DVD Talk gave the film a positive review stating "Ultimately this is a little predictable and definitely on the dark and sleazy side, but Kinski delivers the goods here. It's quite well made and genuinely creative at times and it builds to a sufficiently twisted conclusion". Likewise, Patrick Bromley of DVD Verdict also gave the film a positive review, writing, "... Kinski is incapable of being uninteresting as an actor ... Crawlspace ultimately works because there is such a fascinating and compelling villain at its center. Writer/director David Schmoeller ... understands what lightning he has caught with his leading man and makes full use of the actor."

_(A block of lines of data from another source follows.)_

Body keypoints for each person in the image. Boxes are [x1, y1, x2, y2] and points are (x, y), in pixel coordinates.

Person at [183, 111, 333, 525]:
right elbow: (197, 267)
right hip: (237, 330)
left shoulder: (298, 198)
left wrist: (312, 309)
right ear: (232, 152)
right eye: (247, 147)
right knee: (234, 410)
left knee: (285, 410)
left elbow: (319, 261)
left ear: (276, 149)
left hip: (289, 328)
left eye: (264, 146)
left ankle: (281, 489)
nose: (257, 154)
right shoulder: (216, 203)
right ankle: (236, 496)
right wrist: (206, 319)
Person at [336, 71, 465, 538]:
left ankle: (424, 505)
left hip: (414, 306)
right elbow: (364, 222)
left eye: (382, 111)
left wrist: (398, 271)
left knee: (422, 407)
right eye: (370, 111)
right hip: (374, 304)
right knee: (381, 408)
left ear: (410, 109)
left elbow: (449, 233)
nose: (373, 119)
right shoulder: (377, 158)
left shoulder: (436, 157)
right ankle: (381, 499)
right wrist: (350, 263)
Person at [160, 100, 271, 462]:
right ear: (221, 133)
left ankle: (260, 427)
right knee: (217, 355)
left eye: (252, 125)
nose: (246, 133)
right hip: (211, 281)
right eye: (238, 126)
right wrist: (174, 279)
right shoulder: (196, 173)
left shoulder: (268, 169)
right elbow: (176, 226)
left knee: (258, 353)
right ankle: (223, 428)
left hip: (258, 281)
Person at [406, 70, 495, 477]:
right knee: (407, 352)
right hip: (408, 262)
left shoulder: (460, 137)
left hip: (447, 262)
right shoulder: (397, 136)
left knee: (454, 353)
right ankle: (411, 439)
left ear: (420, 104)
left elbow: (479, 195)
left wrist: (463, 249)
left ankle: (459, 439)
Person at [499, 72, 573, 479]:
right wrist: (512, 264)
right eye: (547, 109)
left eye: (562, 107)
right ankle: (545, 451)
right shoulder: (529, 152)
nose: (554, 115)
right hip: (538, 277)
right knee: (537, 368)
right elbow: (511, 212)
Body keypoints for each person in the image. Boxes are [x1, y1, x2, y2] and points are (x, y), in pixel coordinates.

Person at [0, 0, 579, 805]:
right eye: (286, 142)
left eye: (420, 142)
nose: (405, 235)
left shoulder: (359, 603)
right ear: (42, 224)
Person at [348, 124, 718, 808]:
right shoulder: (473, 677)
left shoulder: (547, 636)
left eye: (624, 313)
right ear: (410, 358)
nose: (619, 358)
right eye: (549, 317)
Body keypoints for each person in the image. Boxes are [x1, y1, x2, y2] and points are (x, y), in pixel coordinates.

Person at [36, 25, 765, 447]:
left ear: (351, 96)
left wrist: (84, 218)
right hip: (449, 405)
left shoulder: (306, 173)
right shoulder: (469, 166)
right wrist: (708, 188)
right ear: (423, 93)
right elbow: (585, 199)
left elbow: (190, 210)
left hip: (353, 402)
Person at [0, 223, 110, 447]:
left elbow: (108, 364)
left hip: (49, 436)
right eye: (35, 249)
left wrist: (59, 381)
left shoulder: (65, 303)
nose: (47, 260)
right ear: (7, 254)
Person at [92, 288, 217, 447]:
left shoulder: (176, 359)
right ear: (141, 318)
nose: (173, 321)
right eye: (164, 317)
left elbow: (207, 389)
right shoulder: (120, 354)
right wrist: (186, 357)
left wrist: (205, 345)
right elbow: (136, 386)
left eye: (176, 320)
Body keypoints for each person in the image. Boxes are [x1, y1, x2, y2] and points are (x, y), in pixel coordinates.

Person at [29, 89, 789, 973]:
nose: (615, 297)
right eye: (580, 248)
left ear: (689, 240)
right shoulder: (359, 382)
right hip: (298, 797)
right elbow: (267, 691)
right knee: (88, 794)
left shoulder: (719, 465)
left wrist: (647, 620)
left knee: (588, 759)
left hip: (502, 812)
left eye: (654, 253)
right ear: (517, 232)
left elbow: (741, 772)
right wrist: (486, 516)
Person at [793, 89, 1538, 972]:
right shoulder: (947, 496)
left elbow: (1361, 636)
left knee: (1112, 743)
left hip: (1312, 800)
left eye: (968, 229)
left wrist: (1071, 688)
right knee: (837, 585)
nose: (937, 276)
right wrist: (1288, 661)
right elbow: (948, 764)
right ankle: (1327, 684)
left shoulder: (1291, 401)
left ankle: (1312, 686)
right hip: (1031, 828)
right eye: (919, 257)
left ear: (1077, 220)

On Rotten Tomatoes, the film holds an approval rating of 17% based on 12 reviews, with a weighted average rating of 4.37/10.

==Please Kill Mr. Kinski==

The production of Crawlspace was troubled by the disruptive, combative and eccentric behavior of star Klaus Kinski. More than a decade later, in 1999, director David Schmoeller produced and directed a nine-minute film about his experience with Kinski entitled Please Kill Mr. Kinski. In it, the director recounts severe problems working with the notoriously difficult actor (see production section, above). When Empire Pictures declined to allow Schmoeller and his producers to fire the actor, Schmoeller alleges that the "Italian producer" (presumably Roberto Bessi) came up with a plan to have Kinski killed for the insurance money (fortunately, Schmoeller explains, "cooler heads prevailed"). After finding out that Schmoeller and the producers had attempted to have him fired, Kinski became even more difficult to work with, making bizarre requests and causing chaos on the set. By the end of the shoot, Schmoeller claims the entire crew was verbally urging him to "Please kill Mr. Kinski."

Kinski had died in 1991, and at the end of the short Schmoeller expresses some sadness that he was quoted in Kinski's obituary as confirming he was difficult to work with (though he also notes "this was just karma biting him in the ass"). He says he wishes the obituary had quoted him saying, "what a compelling actor he was. How great he was to watch. He really was great to watch."

In a 2011 interview, Schmoeller claims he had been telling the story of his experience with Kinski to other actors for years, but was inspired to make the film when he was approached by the independent filmmaker John Pierson, who had a show on IFC at the time. In the same interview, he flatly denies the suggestion that he at all exaggerated his tales for the film, stating: "The behind-the-scenes footage of Kinski screaming at the crew member; as well as the interview footage with Kinski in my own Please Kill Mr. Kinski – should be enough to document Kinski's volatile behavior. I didn't exaggerate anything in Please Kill Mr. Kinski. As far as I am concerned, Kinski is responsible for all his own 'myth-making.'"

Schmoeller's official website states, "Of all of my work, even the more well-known cult feature films, this short [Please Kill Mr. Kinski] is probably more talked about and more enjoyed than any other single title."